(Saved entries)
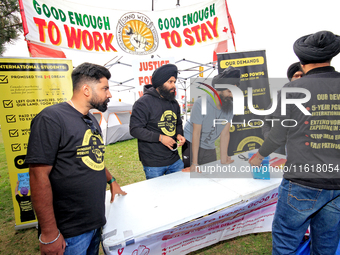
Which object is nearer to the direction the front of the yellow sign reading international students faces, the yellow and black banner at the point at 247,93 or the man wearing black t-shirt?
the man wearing black t-shirt

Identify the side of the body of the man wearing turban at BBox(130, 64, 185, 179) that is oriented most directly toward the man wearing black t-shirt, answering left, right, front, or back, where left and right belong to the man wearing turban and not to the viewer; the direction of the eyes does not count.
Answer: right

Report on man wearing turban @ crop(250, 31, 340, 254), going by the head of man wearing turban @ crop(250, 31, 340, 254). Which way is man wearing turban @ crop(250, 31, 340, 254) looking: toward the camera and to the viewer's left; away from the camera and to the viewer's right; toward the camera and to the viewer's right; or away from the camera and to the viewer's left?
away from the camera and to the viewer's left

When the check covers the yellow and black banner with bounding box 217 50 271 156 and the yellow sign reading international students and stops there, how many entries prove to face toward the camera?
2

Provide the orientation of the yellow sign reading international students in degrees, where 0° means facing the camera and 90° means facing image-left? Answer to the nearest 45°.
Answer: approximately 0°

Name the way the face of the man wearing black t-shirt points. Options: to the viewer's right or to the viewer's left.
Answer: to the viewer's right

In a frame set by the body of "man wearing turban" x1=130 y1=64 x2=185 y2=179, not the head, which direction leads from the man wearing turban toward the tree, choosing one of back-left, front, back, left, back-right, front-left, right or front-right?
back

Exercise directions:
Repeat the rows word for word, starting at the beginning and ending with the line that contains "Answer: right", including that line. Leave the pictures out of your answer.

Output for this exercise:
Which object is nearer to the direction the front of the yellow sign reading international students faces, the yellow and black banner at the point at 247,93 or the man wearing black t-shirt?
the man wearing black t-shirt

Identify the side of the body of the man wearing turban at BBox(130, 64, 185, 179) that is oriented most directly toward the man wearing black t-shirt, answering left, right, front, or back, where left and right belong to the man wearing turban and not to the viewer; the direction of the eyes does not count.
Answer: right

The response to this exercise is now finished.